TASK PROMPT.
Count the lines holding the string "Noël" in the records, and give only the count.

DATA PROVIDED.

◆ ◆ ◆ ◆ ◆ ◆ ◆

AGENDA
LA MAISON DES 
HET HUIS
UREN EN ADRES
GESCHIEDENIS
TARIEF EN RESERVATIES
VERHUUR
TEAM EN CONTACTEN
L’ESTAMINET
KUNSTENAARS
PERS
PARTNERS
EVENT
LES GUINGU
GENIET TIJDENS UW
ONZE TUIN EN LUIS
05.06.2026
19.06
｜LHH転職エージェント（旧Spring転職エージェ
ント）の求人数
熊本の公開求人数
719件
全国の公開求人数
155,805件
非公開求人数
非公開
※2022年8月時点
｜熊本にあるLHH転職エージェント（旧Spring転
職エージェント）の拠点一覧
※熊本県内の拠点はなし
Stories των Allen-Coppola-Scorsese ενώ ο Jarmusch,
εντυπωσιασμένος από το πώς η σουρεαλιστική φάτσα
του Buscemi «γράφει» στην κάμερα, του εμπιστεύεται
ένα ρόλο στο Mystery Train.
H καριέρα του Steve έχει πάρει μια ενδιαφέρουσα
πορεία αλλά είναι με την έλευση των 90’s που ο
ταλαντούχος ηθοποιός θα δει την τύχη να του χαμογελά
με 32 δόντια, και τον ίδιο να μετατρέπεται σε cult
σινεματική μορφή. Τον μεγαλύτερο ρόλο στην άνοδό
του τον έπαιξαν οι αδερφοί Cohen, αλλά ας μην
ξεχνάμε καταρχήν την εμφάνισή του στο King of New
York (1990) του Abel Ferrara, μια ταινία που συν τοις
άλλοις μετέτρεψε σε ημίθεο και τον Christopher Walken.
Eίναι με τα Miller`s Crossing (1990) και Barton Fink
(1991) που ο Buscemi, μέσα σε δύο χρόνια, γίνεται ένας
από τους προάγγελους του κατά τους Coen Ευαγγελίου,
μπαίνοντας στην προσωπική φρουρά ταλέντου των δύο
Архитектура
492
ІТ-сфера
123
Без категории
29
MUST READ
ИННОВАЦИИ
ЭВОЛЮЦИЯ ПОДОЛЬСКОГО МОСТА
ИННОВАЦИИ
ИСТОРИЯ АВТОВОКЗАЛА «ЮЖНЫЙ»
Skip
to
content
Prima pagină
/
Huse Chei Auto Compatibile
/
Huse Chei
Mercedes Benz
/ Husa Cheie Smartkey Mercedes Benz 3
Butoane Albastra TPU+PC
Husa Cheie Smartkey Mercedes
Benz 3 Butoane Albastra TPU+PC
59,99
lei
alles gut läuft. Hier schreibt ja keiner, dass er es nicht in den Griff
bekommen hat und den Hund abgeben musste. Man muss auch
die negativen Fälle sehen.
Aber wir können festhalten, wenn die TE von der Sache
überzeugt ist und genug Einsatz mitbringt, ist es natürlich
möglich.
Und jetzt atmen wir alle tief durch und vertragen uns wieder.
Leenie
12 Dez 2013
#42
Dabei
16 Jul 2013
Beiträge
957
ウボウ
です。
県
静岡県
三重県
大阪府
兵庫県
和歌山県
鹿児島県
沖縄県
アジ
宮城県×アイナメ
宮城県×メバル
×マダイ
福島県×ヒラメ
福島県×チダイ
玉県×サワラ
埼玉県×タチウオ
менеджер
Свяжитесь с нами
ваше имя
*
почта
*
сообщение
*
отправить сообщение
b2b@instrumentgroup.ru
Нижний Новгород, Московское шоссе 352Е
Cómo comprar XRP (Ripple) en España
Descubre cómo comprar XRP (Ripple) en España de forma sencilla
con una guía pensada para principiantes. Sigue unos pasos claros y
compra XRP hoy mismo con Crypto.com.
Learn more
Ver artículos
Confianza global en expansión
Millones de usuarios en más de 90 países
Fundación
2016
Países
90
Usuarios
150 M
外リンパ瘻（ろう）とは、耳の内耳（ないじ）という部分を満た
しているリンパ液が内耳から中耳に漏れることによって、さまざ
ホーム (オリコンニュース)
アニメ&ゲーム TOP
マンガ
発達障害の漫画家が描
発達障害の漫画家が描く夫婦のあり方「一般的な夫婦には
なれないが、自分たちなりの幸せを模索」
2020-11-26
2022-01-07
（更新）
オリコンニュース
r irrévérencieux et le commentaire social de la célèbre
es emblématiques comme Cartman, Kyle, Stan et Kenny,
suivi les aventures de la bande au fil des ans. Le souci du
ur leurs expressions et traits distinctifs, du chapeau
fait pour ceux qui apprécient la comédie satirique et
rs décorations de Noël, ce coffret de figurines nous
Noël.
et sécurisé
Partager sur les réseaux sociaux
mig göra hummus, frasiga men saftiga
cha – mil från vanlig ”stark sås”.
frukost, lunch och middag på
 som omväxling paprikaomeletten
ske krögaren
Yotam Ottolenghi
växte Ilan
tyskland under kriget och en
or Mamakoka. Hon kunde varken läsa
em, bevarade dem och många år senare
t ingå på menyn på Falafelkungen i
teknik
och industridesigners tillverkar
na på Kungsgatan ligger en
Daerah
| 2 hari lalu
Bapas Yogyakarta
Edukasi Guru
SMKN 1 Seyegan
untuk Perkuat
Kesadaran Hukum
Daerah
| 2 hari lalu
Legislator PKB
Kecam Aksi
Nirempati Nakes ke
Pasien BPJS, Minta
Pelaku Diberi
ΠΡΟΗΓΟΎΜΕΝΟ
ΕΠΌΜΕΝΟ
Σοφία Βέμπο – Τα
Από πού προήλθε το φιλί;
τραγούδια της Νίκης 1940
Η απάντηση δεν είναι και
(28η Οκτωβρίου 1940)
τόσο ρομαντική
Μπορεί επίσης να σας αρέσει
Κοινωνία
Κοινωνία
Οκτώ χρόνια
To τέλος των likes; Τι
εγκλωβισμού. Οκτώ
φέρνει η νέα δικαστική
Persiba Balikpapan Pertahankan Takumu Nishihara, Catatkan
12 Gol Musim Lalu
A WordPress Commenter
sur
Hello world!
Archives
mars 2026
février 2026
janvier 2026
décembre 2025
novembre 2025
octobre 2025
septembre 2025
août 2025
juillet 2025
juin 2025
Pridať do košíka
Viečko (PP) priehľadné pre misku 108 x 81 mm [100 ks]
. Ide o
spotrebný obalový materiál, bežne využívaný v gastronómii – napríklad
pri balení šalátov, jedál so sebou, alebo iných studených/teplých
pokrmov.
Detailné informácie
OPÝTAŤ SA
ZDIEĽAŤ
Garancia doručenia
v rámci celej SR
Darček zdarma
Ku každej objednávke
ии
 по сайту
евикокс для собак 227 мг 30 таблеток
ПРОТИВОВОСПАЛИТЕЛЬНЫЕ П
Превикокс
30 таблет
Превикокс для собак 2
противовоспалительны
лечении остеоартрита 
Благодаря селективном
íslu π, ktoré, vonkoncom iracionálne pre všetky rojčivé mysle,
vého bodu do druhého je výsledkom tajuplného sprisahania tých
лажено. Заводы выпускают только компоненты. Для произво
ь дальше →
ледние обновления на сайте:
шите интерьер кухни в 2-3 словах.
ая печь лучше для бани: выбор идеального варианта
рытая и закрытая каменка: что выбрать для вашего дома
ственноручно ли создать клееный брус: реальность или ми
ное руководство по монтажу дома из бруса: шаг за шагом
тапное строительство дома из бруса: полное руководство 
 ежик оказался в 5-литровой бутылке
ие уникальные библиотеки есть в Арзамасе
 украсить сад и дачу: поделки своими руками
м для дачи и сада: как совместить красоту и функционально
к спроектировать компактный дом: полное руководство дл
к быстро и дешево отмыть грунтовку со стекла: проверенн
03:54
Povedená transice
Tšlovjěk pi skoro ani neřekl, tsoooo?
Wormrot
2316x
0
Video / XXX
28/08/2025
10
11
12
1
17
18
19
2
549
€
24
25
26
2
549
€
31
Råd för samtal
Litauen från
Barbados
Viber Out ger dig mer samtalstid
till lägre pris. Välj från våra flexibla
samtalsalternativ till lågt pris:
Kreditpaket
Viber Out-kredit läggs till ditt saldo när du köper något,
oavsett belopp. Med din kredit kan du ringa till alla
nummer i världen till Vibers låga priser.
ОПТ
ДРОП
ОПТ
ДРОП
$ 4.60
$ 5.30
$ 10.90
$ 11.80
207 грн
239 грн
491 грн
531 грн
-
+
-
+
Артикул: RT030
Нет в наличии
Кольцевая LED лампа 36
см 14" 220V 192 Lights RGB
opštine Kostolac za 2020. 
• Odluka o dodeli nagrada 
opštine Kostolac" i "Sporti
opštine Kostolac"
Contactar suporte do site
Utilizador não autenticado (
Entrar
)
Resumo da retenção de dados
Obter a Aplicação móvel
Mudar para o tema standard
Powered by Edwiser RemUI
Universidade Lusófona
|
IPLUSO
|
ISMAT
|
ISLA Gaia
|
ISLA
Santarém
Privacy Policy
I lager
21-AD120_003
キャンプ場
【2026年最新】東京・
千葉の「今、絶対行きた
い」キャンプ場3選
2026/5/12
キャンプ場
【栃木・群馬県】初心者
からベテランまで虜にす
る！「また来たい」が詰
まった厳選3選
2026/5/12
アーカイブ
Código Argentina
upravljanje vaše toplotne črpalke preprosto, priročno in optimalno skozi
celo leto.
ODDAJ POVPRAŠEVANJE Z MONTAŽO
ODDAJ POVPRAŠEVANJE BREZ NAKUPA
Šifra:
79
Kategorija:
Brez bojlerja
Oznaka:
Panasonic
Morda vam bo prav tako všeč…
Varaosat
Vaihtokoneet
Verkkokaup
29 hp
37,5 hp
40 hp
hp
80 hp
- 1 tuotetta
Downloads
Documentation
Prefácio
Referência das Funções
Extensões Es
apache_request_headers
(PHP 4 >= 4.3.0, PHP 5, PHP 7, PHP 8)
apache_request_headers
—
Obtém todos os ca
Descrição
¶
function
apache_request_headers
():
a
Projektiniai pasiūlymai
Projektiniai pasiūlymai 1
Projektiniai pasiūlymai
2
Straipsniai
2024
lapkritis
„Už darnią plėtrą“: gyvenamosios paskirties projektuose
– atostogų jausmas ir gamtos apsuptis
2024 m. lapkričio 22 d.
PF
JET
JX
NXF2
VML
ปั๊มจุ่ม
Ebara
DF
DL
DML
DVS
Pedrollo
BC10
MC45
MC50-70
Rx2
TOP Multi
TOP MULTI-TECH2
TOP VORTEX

◆ ◆ ◆ ◆ ◆ ◆ ◆

TASK OUTPUT.
2